Das Bundesverwaltungsgericht entscheidet, dass Ausschaffungshaftanordnungen, bei denen vom alleinigen Vorliegen eines Haftgrundes nach Art. 76a Abs. 2 AuG automatisch auf eine erhebliche Fluchtgefahr geschlossen wird, ohne eine einzelfallbezogene Prüfung der Fluchtgefahr vorzunehmen, rechtswidrig und aufzuheben sind. Das BVG mahnt die gängige Praxis des SEM „unter dem Aspekt der Fairness des Verfahrens in grundsätzlicher Weise als äußerst bedenklich und dringend anpassungsbedürftig“ an.

Facts: 

Der Beschwerdeführer ist ein algerischer Staatsangehöriger, der am 16. März 2016 in der Schweiz Asyl suchte. Das Staatssekretariat für Migration (SEM) trat mit Verfügung vom 14. März 2016 (eröffnet am 8. April 2016) auf das Asylgesuch nicht ein und ordnete die Wegweisung nach Frankreich sowie die Ausschaffungshaft des Beschwerdeführers für die Dauer von höchstens sechs Wochen an. Von Seiten des SEM wurde die Haft damit begründet, dass der Beschwerdeführer nach einem Asylgesuch in Frankreich am 3. Januar 2014 sich der Wegweisung entziehen wollte und deshalb Frankreich in Richtung Schweiz verlassen hatte und somit die Voraussetzungen des Art. 76a Abs. 2 lit. b AuG erfüllt, wonach Verhalten, was als Widersetzung gegen behördliche Anordnungen aufgefasst werden kann, als ein konkretes Anzeichen dafür zu werten ist, dass sich die Person der Wegweisung entziehen will. Am 8. April 2016 wurde der Beschwerdeführer in Haft genommen.

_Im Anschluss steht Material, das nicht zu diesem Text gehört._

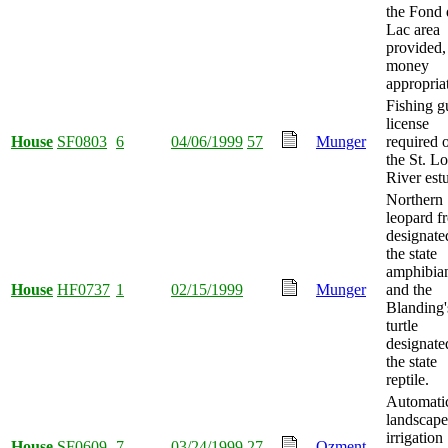
the Fond
Lac area
provided,
money
appropria
Fishing g
license
House
SF0803
6
04/06/1999
57
Munger
required 
the St. Lo
River est
Northern
leopard f
designate
the state
amphibia
House
HF0737
1
02/15/1999
Munger
and the
Blanding'
turtle
designate
the state
reptile.
Automati
landscape
irrigation
House
SF0609
7
03/24/1999
27
Ozment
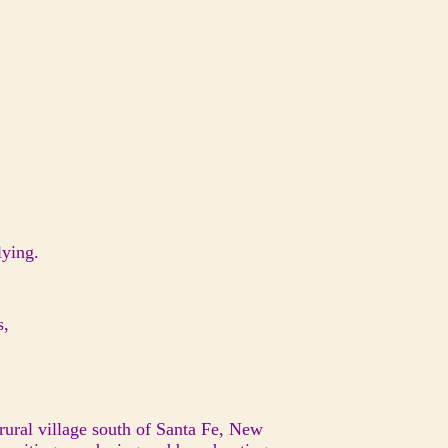
lying.
es,
ural village south of Santa Fe, New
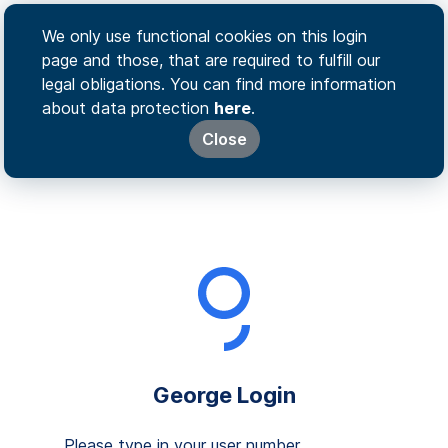
We only use functional cookies on this login
page and those, that are required to fulfill our
legal obligations. You can find more information
about data protection
here
.
Close
George Login
Please type in your user number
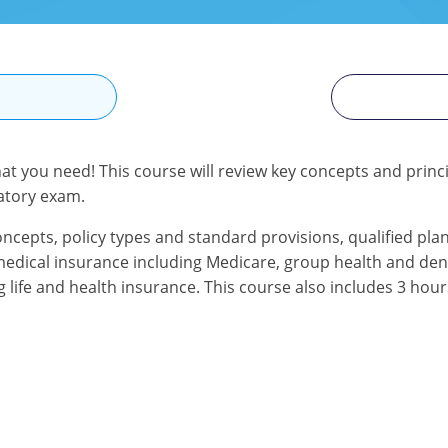
N
at you need! This course will review key concepts and princip
atory exam.
oncepts, policy types and standard provisions, qualified pla
d medical insurance including Medicare, group health and dent
g life and health insurance. This course also includes 3 hou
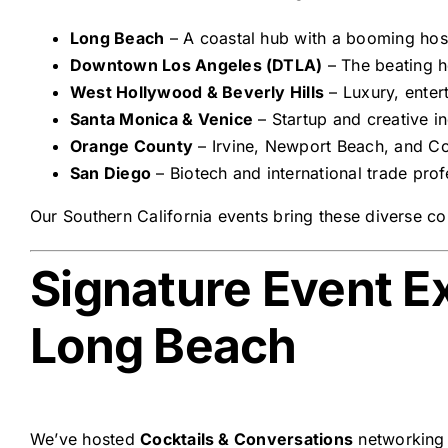
Long Beach
– A coastal hub with a booming hospi
Downtown Los Angeles (DTLA)
– The beating he
West Hollywood & Beverly Hills
– Luxury, enter
Santa Monica & Venice
– Startup and creative in
Orange County
– Irvine, Newport Beach, and Co
San Diego
– Biotech and international trade prof
Our Southern California events bring these diverse c
Signature Event E
Long Beach
We’ve hosted
Cocktails & Conversations
networking 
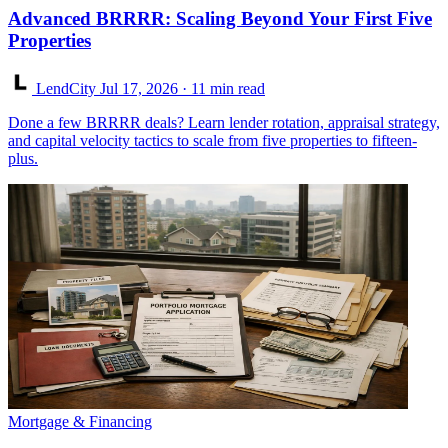
Advanced BRRRR: Scaling Beyond Your First Five
Properties
LendCity
Jul 17, 2026
· 11 min read
Done a few BRRRR deals? Learn lender rotation, appraisal strategy,
and capital velocity tactics to scale from five properties to fifteen-
plus.
Mortgage & Financing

Gegen die Verfügung vom 14. März 2016 wendet sich der Beschwerdeführer mit der Beschwerde zum Bundesverwaltungsgericht.

Decision & Reasoning: 

Das Bundesverwaltungsgericht (BVG) prüft lediglich die Rechtmäßigkeit und Angemessenheit der Ausschaffungshaft, nicht hingegen die der Ausschaffungshaft zugrundeliegende Wegweisung und deren Vollzug.

Eine solche Inhaftierung richtet sich nach Art. 76a Abs. 1 Ausländergesetz (AuG) und ist nur zu erlassen, wenn im Einzelfall konkrete Anzeichen befürchten lassen, dass die Person sich der Durchführung der Wegweisung entziehen will, die Haft verhältnismäßig ist und keine milderen Mittel angewendet werden können.

Einwände des Beschwerdeführers, nicht hinreichend und in einer für ihn verständlichen Sprache über die Gründe der Inhaftierung informiert zu sein, weist das BVG zurück. Den Einwand, dass der Beschwerdeführer nicht innerhalb von 96 Stunden mündlich angehört wurde, weist das BVG ebenfalls zurück unter Verweis darauf, dass sich weder aus einfachem Recht noch aus Verfassungsrecht oder der Europäischen Menschenrechtskonvention (EMRK) ein Anspruch auf eine mündliche Anhörung in solchen Fällen ableiten lasse.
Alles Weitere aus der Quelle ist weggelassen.